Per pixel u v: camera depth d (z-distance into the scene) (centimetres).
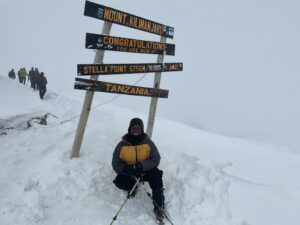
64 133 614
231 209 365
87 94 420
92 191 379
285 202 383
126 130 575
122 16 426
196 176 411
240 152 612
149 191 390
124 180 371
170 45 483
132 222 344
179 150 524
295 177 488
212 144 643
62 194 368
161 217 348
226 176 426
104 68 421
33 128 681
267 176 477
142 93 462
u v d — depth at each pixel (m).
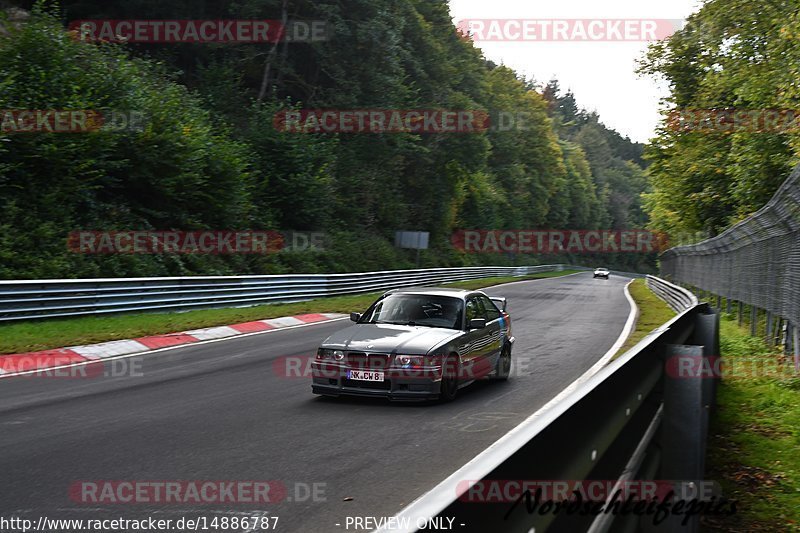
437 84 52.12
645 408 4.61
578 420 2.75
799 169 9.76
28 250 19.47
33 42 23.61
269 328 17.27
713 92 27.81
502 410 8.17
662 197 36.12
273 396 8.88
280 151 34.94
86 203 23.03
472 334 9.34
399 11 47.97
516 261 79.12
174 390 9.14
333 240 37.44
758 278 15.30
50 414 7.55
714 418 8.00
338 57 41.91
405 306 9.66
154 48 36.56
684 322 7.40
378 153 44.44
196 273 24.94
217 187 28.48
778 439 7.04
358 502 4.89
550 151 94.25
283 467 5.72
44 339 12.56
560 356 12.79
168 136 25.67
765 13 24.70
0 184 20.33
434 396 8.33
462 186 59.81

+--

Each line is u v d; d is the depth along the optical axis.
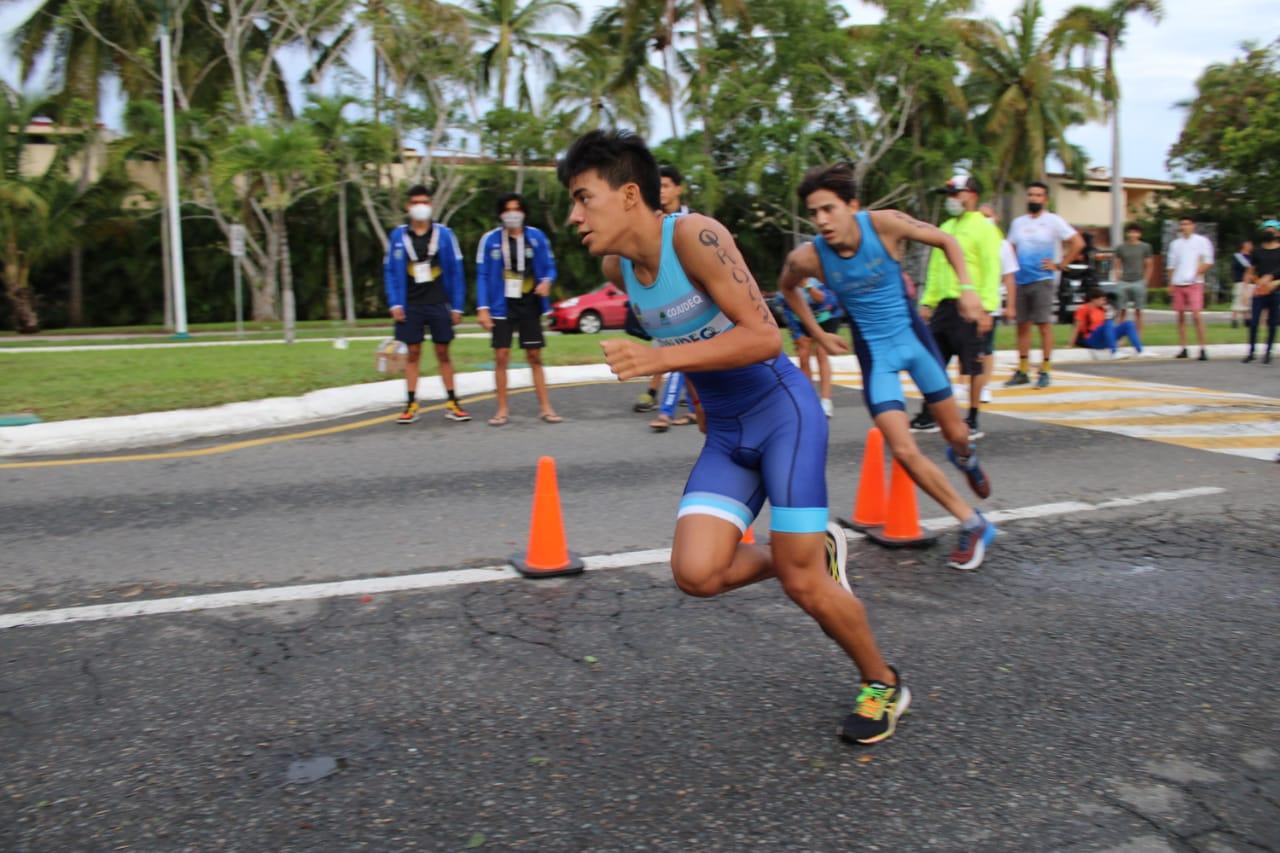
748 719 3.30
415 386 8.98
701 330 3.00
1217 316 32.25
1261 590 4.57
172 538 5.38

+--

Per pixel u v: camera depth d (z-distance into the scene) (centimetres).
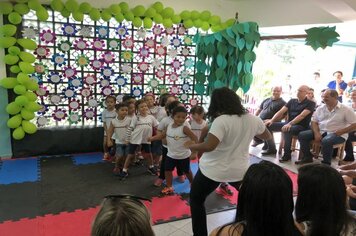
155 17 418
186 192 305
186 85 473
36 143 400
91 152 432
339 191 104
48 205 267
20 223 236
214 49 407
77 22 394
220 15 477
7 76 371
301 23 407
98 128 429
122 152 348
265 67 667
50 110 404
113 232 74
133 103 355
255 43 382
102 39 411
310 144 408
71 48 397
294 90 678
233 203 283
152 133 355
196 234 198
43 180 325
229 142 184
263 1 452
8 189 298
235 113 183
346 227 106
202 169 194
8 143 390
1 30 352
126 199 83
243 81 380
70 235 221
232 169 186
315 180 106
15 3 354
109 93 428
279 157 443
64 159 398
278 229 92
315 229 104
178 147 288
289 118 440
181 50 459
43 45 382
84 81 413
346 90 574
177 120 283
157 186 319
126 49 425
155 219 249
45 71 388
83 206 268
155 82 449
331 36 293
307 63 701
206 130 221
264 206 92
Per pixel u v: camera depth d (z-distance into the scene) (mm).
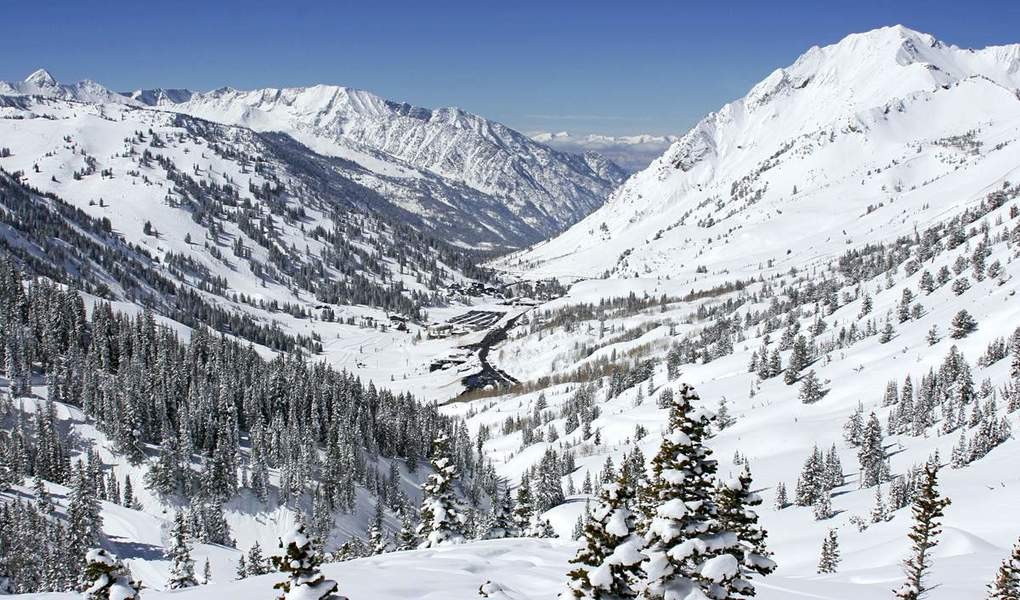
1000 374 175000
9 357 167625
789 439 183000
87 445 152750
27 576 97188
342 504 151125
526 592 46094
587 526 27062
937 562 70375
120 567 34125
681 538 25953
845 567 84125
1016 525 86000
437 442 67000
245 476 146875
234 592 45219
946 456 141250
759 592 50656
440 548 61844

+--

- Required work -
Only lines with the string "depth" are wanted; please find each one in the listing and copy it.

- Result -
Per pixel u v: camera depth d (z-distance into the scene) (centimetres).
u v d — depth at each pixel (m).
Each line is u v d; d is the depth along the optical axis.
Per pixel u v: camera depth d (z-distance into the scene) (centimetres).
Per pixel u v: camera depth d (z-distance into the scene) (mm).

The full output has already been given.